思わず声をあげそうになったのを、なんとか堪える。
——なんか、触り方がいやらしい!!
繰り返し撫でられていると、体の芯が暑くなる。顔が火照り、今にも逃げ出したい心持ちになる。指先でくすぐるように撫で回されると、くすぐったいような、気持ちいいような変な感覚に陥った。

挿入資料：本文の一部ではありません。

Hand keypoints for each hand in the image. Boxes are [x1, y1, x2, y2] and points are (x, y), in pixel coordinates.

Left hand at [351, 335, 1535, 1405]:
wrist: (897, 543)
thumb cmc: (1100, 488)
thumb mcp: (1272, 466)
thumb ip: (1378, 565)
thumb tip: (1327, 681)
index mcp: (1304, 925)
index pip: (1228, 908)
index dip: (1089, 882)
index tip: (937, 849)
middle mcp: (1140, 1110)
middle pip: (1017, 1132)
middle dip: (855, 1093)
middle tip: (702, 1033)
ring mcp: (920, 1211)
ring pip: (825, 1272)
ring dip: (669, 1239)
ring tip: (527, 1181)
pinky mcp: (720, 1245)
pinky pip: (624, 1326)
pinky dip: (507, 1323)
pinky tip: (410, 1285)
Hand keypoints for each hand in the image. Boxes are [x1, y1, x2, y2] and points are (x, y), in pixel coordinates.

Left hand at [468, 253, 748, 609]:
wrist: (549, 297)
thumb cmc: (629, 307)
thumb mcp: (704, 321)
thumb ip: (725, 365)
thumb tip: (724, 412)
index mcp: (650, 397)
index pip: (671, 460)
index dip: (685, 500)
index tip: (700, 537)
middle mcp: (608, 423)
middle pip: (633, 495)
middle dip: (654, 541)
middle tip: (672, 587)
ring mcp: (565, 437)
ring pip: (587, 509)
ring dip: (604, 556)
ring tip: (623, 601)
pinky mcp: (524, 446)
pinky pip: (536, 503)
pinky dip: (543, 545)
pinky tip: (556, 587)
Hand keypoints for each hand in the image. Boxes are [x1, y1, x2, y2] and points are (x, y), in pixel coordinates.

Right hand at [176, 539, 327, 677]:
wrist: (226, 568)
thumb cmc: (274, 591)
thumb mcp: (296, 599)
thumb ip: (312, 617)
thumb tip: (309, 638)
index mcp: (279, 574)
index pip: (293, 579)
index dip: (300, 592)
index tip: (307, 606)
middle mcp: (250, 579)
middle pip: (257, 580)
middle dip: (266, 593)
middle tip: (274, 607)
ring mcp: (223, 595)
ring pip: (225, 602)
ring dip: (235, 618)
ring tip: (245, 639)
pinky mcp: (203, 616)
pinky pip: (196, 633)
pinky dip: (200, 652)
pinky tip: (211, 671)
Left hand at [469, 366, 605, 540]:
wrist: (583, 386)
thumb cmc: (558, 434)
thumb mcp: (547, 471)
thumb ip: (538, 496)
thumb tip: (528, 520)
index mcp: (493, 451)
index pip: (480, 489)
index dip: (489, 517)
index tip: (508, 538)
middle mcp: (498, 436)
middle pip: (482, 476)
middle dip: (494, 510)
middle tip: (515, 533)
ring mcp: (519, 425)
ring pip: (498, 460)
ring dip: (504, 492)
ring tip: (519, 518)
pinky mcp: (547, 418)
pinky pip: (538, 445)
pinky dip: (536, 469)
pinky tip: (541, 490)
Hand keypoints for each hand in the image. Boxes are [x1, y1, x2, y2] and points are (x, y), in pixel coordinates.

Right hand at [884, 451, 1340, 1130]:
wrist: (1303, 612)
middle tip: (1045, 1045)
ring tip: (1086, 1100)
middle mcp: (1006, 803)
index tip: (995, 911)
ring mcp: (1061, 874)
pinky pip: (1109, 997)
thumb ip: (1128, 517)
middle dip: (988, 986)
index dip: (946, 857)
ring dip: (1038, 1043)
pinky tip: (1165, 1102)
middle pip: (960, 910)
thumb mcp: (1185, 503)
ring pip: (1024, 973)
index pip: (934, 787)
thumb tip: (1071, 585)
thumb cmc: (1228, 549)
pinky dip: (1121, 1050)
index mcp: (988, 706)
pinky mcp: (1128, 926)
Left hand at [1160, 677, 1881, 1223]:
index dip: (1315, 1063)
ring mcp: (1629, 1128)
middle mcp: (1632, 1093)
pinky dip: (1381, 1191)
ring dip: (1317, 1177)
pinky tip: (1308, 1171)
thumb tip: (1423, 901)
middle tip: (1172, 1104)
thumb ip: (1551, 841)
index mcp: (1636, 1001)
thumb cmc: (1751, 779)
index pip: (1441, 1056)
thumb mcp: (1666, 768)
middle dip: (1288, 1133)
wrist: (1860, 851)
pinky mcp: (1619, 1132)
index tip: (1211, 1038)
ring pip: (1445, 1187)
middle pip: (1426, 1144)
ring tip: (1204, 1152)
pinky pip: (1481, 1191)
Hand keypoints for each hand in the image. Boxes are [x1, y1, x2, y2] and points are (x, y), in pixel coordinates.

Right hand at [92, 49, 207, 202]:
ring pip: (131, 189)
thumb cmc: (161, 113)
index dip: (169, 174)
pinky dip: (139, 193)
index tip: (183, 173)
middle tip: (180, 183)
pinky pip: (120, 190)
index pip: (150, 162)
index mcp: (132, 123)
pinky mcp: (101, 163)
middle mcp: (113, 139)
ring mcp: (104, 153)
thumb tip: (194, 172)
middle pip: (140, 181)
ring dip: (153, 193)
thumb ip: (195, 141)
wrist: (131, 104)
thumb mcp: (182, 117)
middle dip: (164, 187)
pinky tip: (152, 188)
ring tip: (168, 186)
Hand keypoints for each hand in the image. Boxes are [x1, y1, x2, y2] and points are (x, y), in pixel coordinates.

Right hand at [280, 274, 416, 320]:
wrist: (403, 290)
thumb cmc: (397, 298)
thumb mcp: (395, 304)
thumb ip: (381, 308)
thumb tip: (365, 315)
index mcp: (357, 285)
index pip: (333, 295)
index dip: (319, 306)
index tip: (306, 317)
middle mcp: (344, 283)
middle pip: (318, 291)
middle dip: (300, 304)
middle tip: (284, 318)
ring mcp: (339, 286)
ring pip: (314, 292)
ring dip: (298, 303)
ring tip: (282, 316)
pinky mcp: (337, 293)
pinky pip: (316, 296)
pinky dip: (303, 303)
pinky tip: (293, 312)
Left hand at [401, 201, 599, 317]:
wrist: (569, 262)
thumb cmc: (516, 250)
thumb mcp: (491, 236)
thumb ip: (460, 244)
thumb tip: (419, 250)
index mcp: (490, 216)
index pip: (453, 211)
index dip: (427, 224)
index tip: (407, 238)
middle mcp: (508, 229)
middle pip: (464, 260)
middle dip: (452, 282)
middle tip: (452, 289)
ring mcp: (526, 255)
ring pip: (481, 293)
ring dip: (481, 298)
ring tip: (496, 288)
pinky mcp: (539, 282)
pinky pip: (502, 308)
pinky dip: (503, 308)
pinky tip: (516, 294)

バーベナはくすりと笑ったかと思うと、撫でるのをやめ、アリシアの手を包む。彼の手は自分よりもだいぶ大きかった。ドキドキを誤魔化すためにギュッと目を瞑り、唇を噛み締める。
「どんな感じ?」
かけられた言葉にさえ、びくりと体が反応してしまう。こんなことは初めてで、返答しようにもどう返したらいいかわからない。
「な、な、なんか……すごい、変な感じ」
温めるように手を包み込んでいたバーベナの掌が、また動く。
アリシアの指の間に彼の指がゆっくりと差し込まれる瞬間、バーベナがアリシアの耳もとに唇を寄せた。
「これは、どう?」
「ひゃあっ!」
もう限界だった。心臓はバクバクするし、目は涙目だし、顔は発火しそうなほどに熱い。
咄嗟に体は離してしまったが、なんとか手は離さずに堪えた。
——あ、危なかったあ。これで手まで離しちゃったら、拒否したみたいに見えちゃってたよね?
アランとバーベナの関係良化は、両国の和平へに向けた架け橋。結論、こうした逢瀬のたび、メイドや執事を通して王族貴族の耳目がある。ときには通りかかった王が直接覗き見ていることも。特に仲良し作戦が功を奏してからは、監視の目が増えているような気がする。
息が上がって、鏡を見なくても自分の頬が上気しているのがわかった。バーベナの表情を伺うように、節目がちに様子を見てみる。呆れているだろうか。せっかくリードしてくれていたのに、雰囲気を壊してしまって。
——ん? あれ?
てっきり呆れ顔をしていると思ったのに。彼の頬は赤く染まり、困った顔をしていた。
「お前さあ……何今の反応。可愛すぎるでしょ」
「はえ?」
ぐい、と繋いだままの手を引かれる。
気づけばバーベナの銀色の髪が、すぐそばまで来ていた。彼が、アリシアの肩に頭を寄せたのだ。
「ちょっとからかってやるつもりだったのに。歯止めがきかなくなっちゃうじゃん」
拗ねたようにそう言われ、アリシアは首を傾げる。
「……? どういう意味?」
「黙れポンコツ王子」
「ひどっ」
そのあとは二人とも終始無言で。身を寄せ合った格好のまま、なんともいえない生暖かい空気の中、ティータイムを終えたのだった。